De amor pincelado, em foi pra isso que vim

Quando não era de bom tom,
abusei das tintas fortes;
só pra deixar em tela as cores
que a liberdade precisava registrar.
E sempre que houver inibição
ou proibição da arte de amar,
prometo fazer exibição
da boniteza que ela pinta.

Casciano Lopes


21.1.23

Tragar

Trago silêncios nos ombros
porque o grito não era adequado,
choros contidos no colo
porque não era momento de chorar,
trago.
Medos calados trago;
engulo mesmo!
Embora não recomendado.
Mas também trago um rosto
que encontrou no riso
o consentimento de que precisava
pra guardar só o que corria
pros braços e não dos braços,
um olhar apurado na vontade quieta
entre o ir e o ficar,
e findar sorrindo pra saber esperar,
e espiar tanto a ida quanto a volta
como quem expira a vida.
Por fim,
sei que abraços eu dei
e até ao que soluçava soube acolher
pra calar e assim, calei.

Casciano Lopes

19.1.23

Da nossa convivência

A dualidade caminha por nossa pele...
Mora toda; ri e chora nos mesmos olhos,
brada e silencia na mesma boca.
O toque das mãos na face dos dois;
duas mãos de dizer calma e de pedir pressa,
dois lados de ser fotografia;
alguém com melhor ângulo e com defeitos.
Focos da mesma pessoa, com luz e sem ela,
no breu do quarto que se empresta
ao prisma do mesmo, sem ser óbvio,
porque são seres num registro dual,
um verdadeiro e outro de tão verdadeiro,
guardado.

Casciano Lopes

18.1.23

Liturgia

O que será que reza minha beatitude no silêncio das madrugadas?
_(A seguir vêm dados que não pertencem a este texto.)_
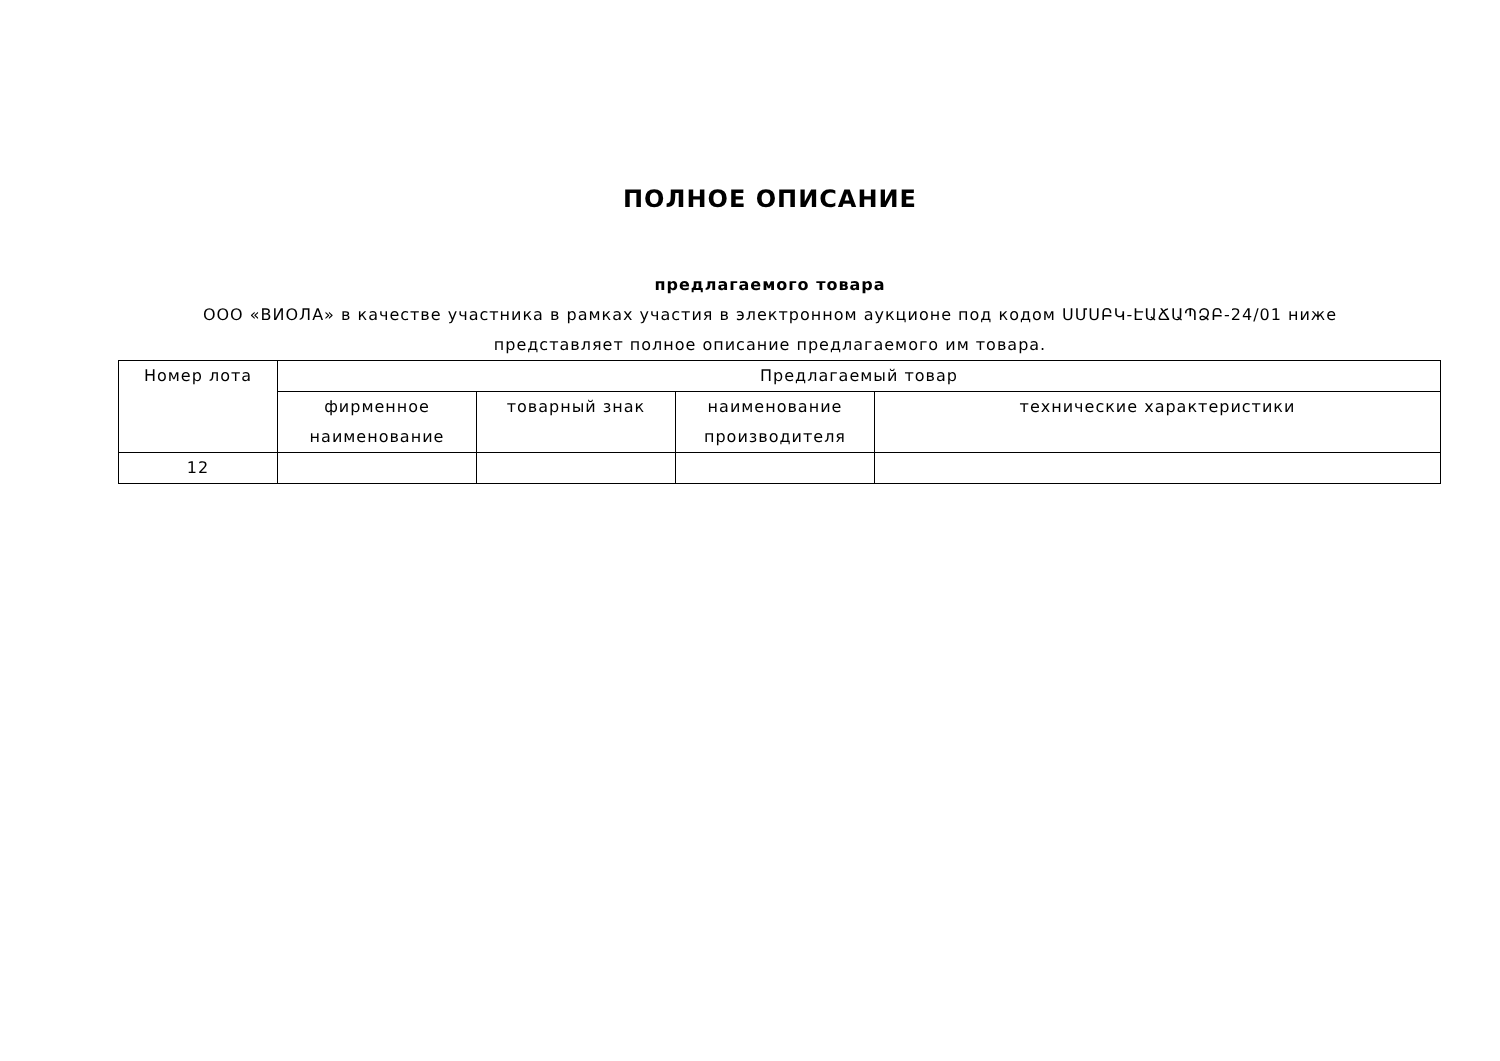ПОЛНОЕ ОПИСАНИЕ
предлагаемого товара
ООО «ВИОЛА» в качестве участника в рамках участия в электронном аукционе под кодом ՍՄՍԲԿ-ԷԱՃԱՊՁԲ-24/01 ниже представляет полное описание предлагаемого им товара.
| Номер лота | Предлагаемый товар | | | |
| --- | --- | --- | --- | --- |
| | фирменное наименование | товарный знак | наименование производителя | технические характеристики |
| 12 | | | | |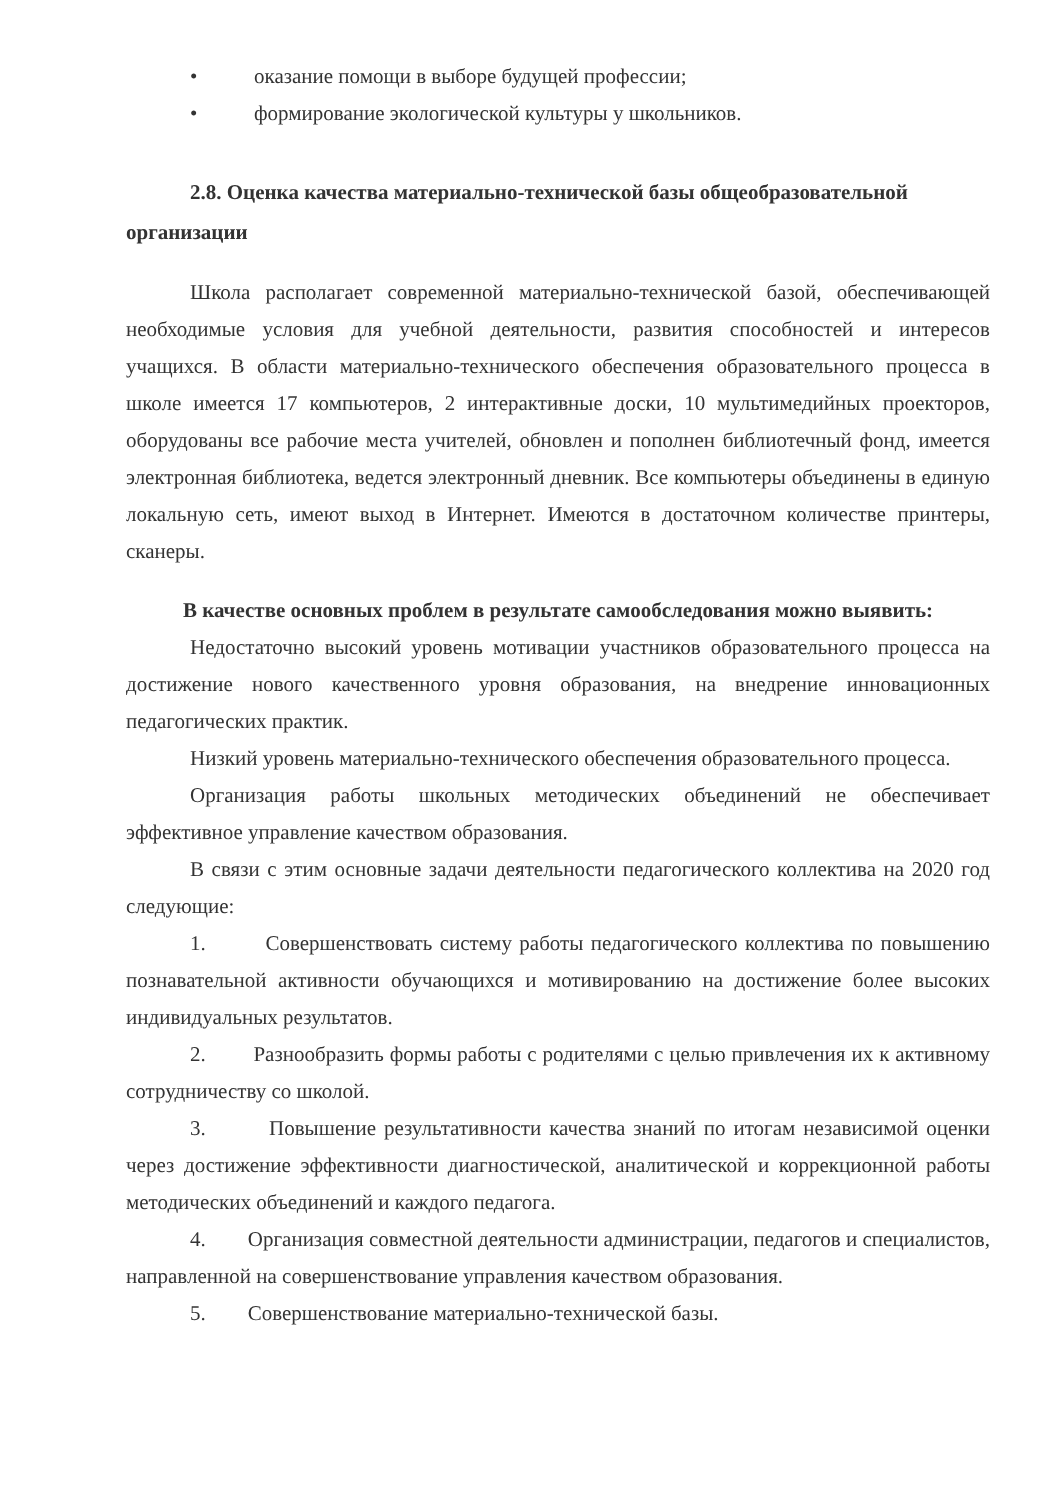• оказание помощи в выборе будущей профессии;
• формирование экологической культуры у школьников.
2.8. Оценка качества материально-технической базы общеобразовательной организации
Школа располагает современной материально-технической базой, обеспечивающей необходимые условия для учебной деятельности, развития способностей и интересов учащихся. В области материально-технического обеспечения образовательного процесса в школе имеется 17 компьютеров, 2 интерактивные доски, 10 мультимедийных проекторов, оборудованы все рабочие места учителей, обновлен и пополнен библиотечный фонд, имеется электронная библиотека, ведется электронный дневник. Все компьютеры объединены в единую локальную сеть, имеют выход в Интернет. Имеются в достаточном количестве принтеры, сканеры.
В качестве основных проблем в результате самообследования можно выявить:
Недостаточно высокий уровень мотивации участников образовательного процесса на достижение нового качественного уровня образования, на внедрение инновационных педагогических практик.
Низкий уровень материально-технического обеспечения образовательного процесса.
Организация работы школьных методических объединений не обеспечивает эффективное управление качеством образования.
В связи с этим основные задачи деятельности педагогического коллектива на 2020 год следующие:
1. Совершенствовать систему работы педагогического коллектива по повышению познавательной активности обучающихся и мотивированию на достижение более высоких индивидуальных результатов.
2. Разнообразить формы работы с родителями с целью привлечения их к активному сотрудничеству со школой.
3. Повышение результативности качества знаний по итогам независимой оценки через достижение эффективности диагностической, аналитической и коррекционной работы методических объединений и каждого педагога.
4. Организация совместной деятельности администрации, педагогов и специалистов, направленной на совершенствование управления качеством образования.
5. Совершенствование материально-технической базы.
Que trajes santos devem vestir os altares da alma quando passam as horas que se demoram em mim? Em que idioma canta o coral dos meninos expostos nas galerias de minha história e como falam os sacerdotes de minha sacralidade? Que parte de mim entende a ladainha pra que a outra surda por dúvidas consiga a certeza de continuar querendo sentir os sacramentos da vida?
... Talvez as respostas estejam escondidas no medo do que acredito, nas cores que ainda não vejo das paredes de meu templo erguido na repleta coragem de descobrir.

Casciano Lopes

Guerra de um homem

Passava em revista todo o tempo
a tropa dos que se foram,
até que só,
descobriu no desmonte das minas
perder o mínimo possível.

Casciano Lopes


16.1.23

O trânsito dos sentidos

O que será que pensa a calçada quando se deita pra que eu passe em pé? O que será que diz a rua contemplando o meio-fio quando se afasta de mim? Que música será que toca no balcão da padaria enquanto meus ouvidos se distraem com a algazarra dos pombos na árvore da esquina, onde meu corpo passa em revista a gentileza do passeio de me ver passar?